Tue. Apr 23rd, 2024
Microsoft HoloLens

Microsoft employees are demanding that the company cancel a contract supplying the U.S army with HoloLens headsets that, according to them, would turn a real-world battlefield into a videogame.

The HoloLens displays from Microsoft are headsets that use Augmented Reality, which means users can see virtual imagery superimposed over the scenery in front of them.

The workers are objecting Microsoft’s decision to take $479 million as a contract to supply tech for the military’s Integrated Visual Augmentation System, or IVAS. Under the contract, Microsoft would be required to provide more than 100,000 headsets designed for combat and training in the military. The U.S army has described the project as a way to “increase lethality by enhancing the ability to detect, decide and engage before the enemy.”

Microsoft employees have written a letter addressing the top company executives, demanding that the company drop the contract saying the HoloLens must not be used to “help people kill”.

“We are alarmed that Microsoft is working to provide weapons technology to the US Military, helping one country’s government ‘increase lethality’ using tools we built,” the workers write in the letter, addressed to CEO Satya Nadella and president Brad Smith. “We did not sign up to develop weapons, and we demand a say in how our work is used.”

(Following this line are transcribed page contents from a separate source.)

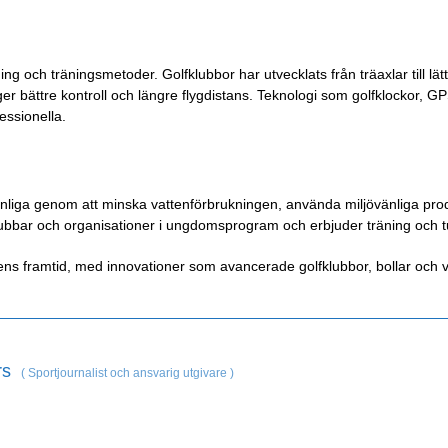
ng och träningsmetoder. Golfklubbor har utvecklats från träaxlar till lätt
r bättre kontroll och längre flygdistans. Teknologi som golfklockor, GP
essionella.
jövänliga genom att minska vattenförbrukningen, använda miljövänliga pr
fklubbar och organisationer i ungdomsprogram och erbjuder träning och 
olfens framtid, med innovationer som avancerade golfklubbor, bollar och v
rs
(
Sportjournalist och ansvarig utgivare
)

The letter, which has been signed by more than 50 employees, argues that Microsoft has “crossed the line into weapons development” with the contract. “Intent to harm is not an acceptable use of our technology,” it reads. The demands that the employees are making includes stopping development of any weapons technology, creating a public policy committing to not build weapons technology and appointing an external ethics review board to enforce the policy. While noting that Microsoft already has an AI ethics review process called Aether, the employees write that Aether is “not robust enough to prevent weapons development, as the IVAS contract demonstrates.”

It is not the first time Microsoft is facing criticism from its employees, in the past, the company has faced internal criticism for its work with the U.S government. Last year it was revealed that the company was providing services to Immigration and Customs Enforcement, following which hundreds of employees signed an open letter demanding that the company ends its relationship with the agency. Nevertheless, Microsoft continued to work with the government and did not cede to employees demands.

The protesting workers write that “it will be deployed on the battlefield, and works by turning warfare into a simulated ‘video game,’ further distancing soldiers from the grim stakes of war and the reality of bloodshed.”

“As employees and shareholders we do not want to become war profiteers,” the letter sent today concludes. “To that end, we believe that Microsoft must stop in its activities to empower the U.S. Army’s ability to cause harm and violence.”